Facendo notare che si parla molto di volumi e di criteri di sicurezza, viene poi sottolineato che «non si fa nessun accenno, nonostante sia inserito nelle premesse del piano, ai tempi di accesso alle cure». «Nell'Isontino e nella Bassa Friulana i tempi sono rispettati al 100%, negli Ospedali Hub di Udine e di Trieste questa non è la regola, non certo per colpa dei professionisti, ma per una macchinosa macchina organizzativa. Quindi un cittadino di Monfalcone o di Gorizia sarebbe costretto a spostarsi da un ospedale che funziona ad un altro, almeno per i tempi di attesa, meno performante» continua Balani. Andando su un caso pratico definito «clamoroso», viene citata Gorizia per il trattamento dei tumori della vescica.
«Nel 2022 e nel 2023 chiude con una media di 22 casi, Trieste con 18, quindi sotto la soglia prevista di 20 casi – spiega il medico - ed ecco il colpo di scena: i casi della vescica vanno a Trieste e tolti a Gorizia. Quindi adesso i volumi non contano più. Ci si arrabbatta con altre motivazioni del tutto inconsistenti ed anche poco chiare.
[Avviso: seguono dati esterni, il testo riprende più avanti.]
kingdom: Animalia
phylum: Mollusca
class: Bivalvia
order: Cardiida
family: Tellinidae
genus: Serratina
L'Isontino pare graziato per i casi di tumori al colon a patto che si facciano a Monfalcone dove sono concentrati il maggior numero dei casi».
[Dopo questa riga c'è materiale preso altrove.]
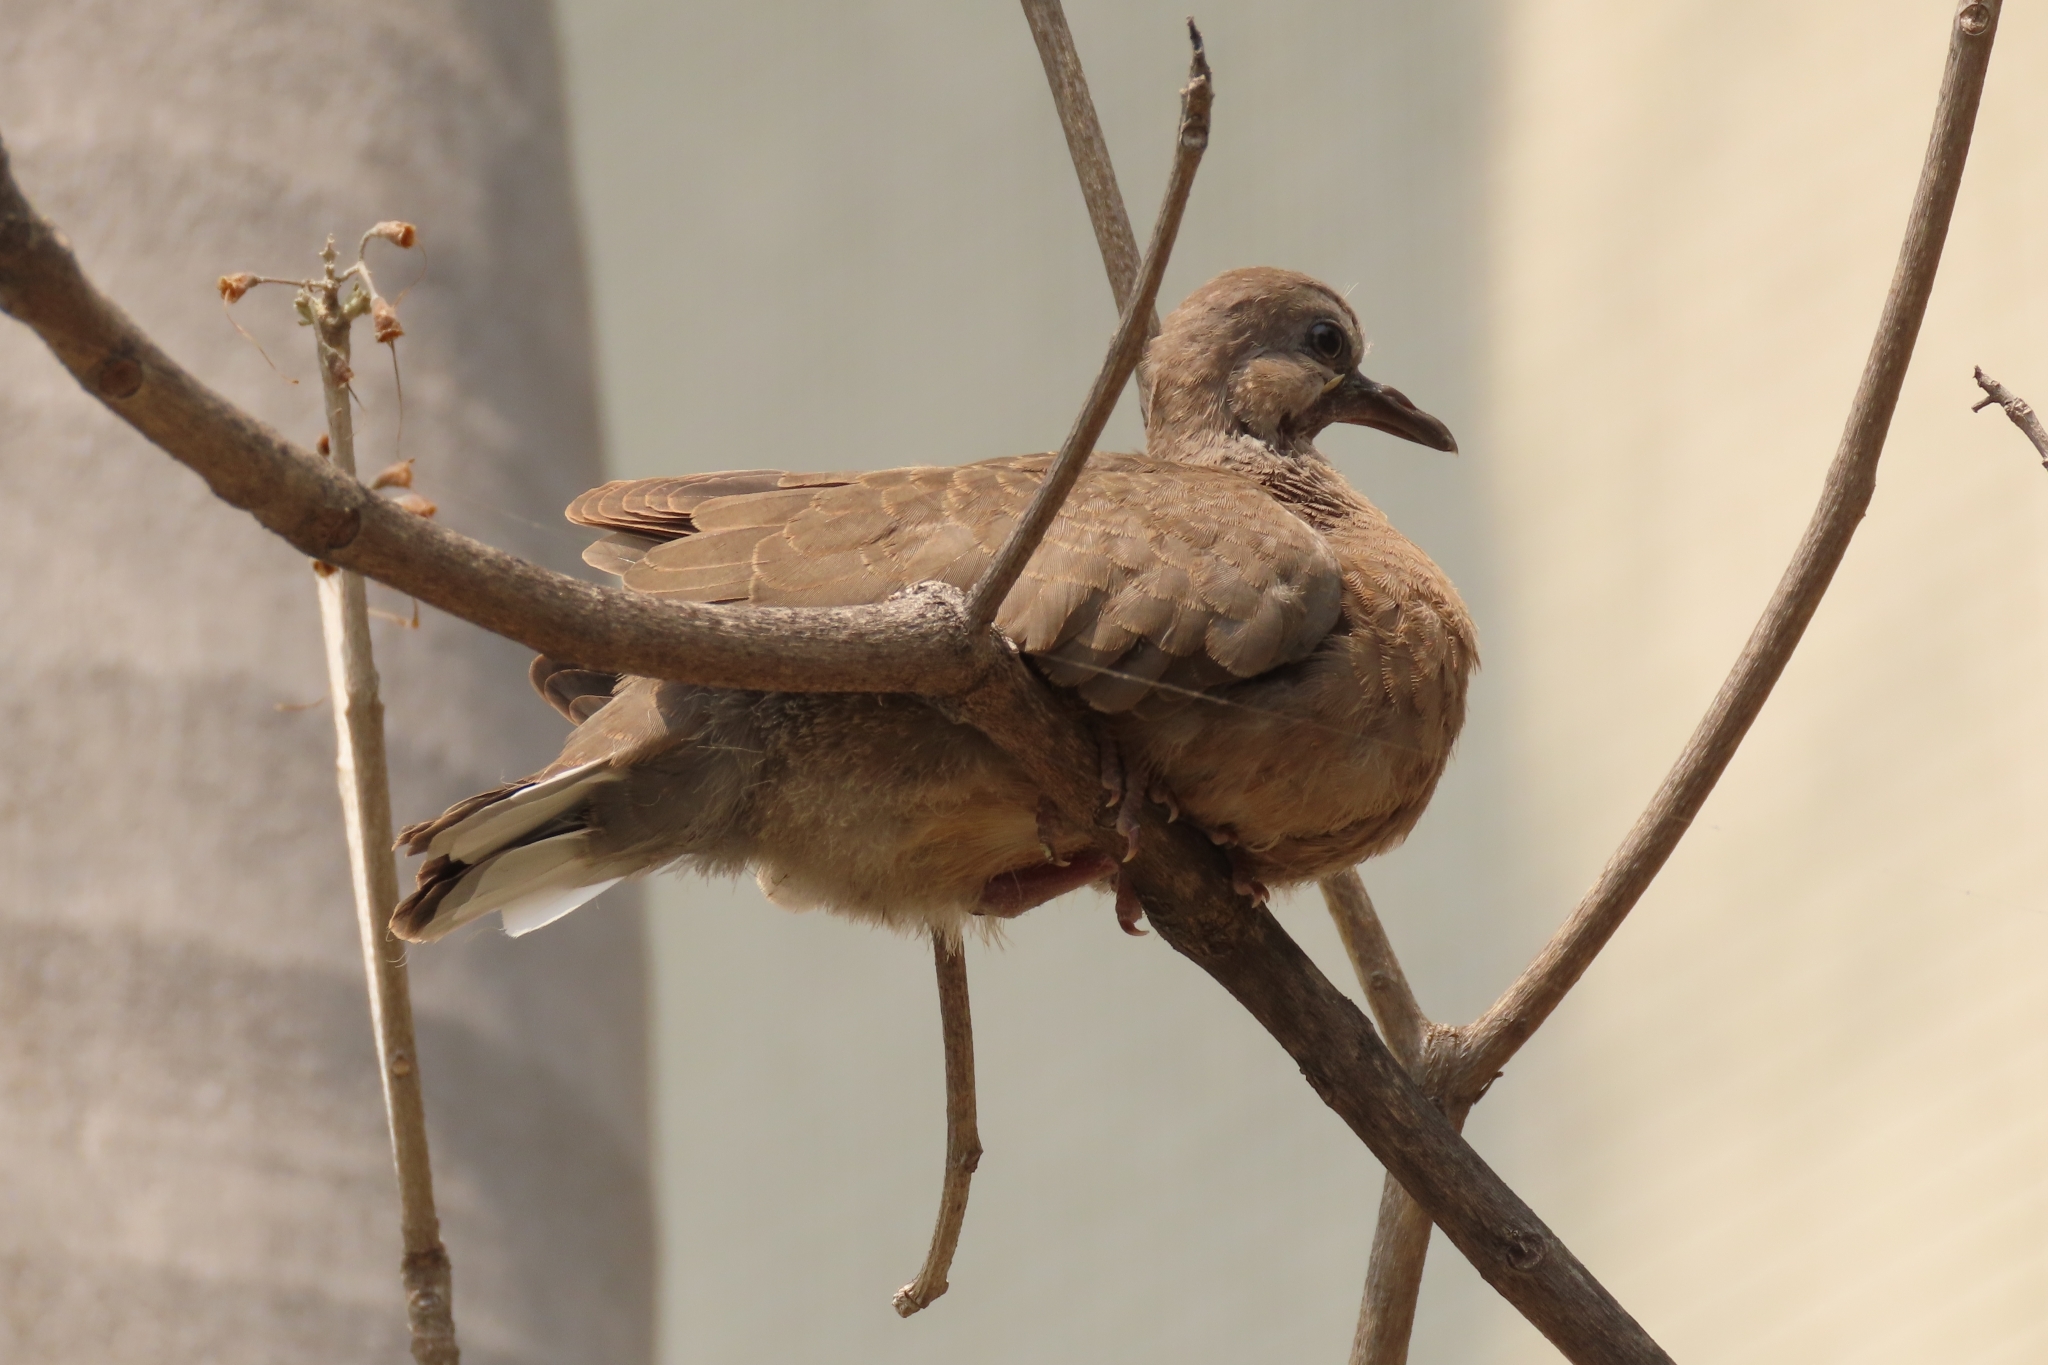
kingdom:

«Ma se l'equipe è sempre la stessa cosa cambia se gli interventi si fanno da una parte o dall'altra? Perché impedire ai cittadini di Monfalcone o di Gorizia di essere operati con il robot, quando il mondo scientifico sta andando in quella direzione?» domanda Balani che definisce «un'assurdità» anche la decisione di scindere i tumori del colon da quelli del retto. «In tutti gli ospedali del mondo esistono le "Unità colo-rettali". Qui invece il colon da una parte e il retto dall'altra. In sostanza per Balani il documento redatto «svilisce la professionalità dei chirurghi». «È un'assurdità» esclama ricordando anche i risultati lusinghieri raggiunti per la cura dei tumori del retto, la professionalità delle Rianimazioni e il team multidisciplinare con oncologi, radiologi, patologi, internisti, chirurghi ed anestesisti nell'Isontino. Dunque emerge ancora un interrogativo: «Perché spostarli in altra sede?»
C'è poi un altro aspetto totalmente ignorato che va al di là delle linee guide, «ma trova la sua forza nella pratica clinica». Si tratta del problema delle Urgenze. «Come si può pensare di togliere ai chirurghi gli interventi sullo stomaco, sul colon, sul retto o sulla vescica e poi pretendere che possano affrontare in sicurezza urgenze quali ulcere perforate del duodeno o peritoniti? Viene il tragico sospetto che dietro a tutto questo ci sia un disegno non esplicitato di portarle a Trieste ed Udine decretando la fine di ospedali funzionali quali Latisana, San Daniele, Gorizia e Monfalcone».
Come si è arrivati allora a tutto questo? «La risposta è molto semplice e di una gravità assoluta – sostiene Balani - i chirurghi non sono stati coinvolti nella stesura del Piano, a differenza di quanto è avvenuto in tutto il resto d'Italia». «I direttori dei Dipartimenti Chirurgici, infatti, sono stati convocati una sola volta, il 21 novembre scorso, quando ancora di scritto non c'era nulla e poi mai più interpellati. Sono stati informati della stesura del piano a giochi fatti. Adesso c'è in atto una raccolta di firme tra i Direttori di Struttura Complessa dell'Area Isontina che, al pari di quanto è avvenuto a Pordenone, vogliono far sentire la loro voce» conclude l’ex primario.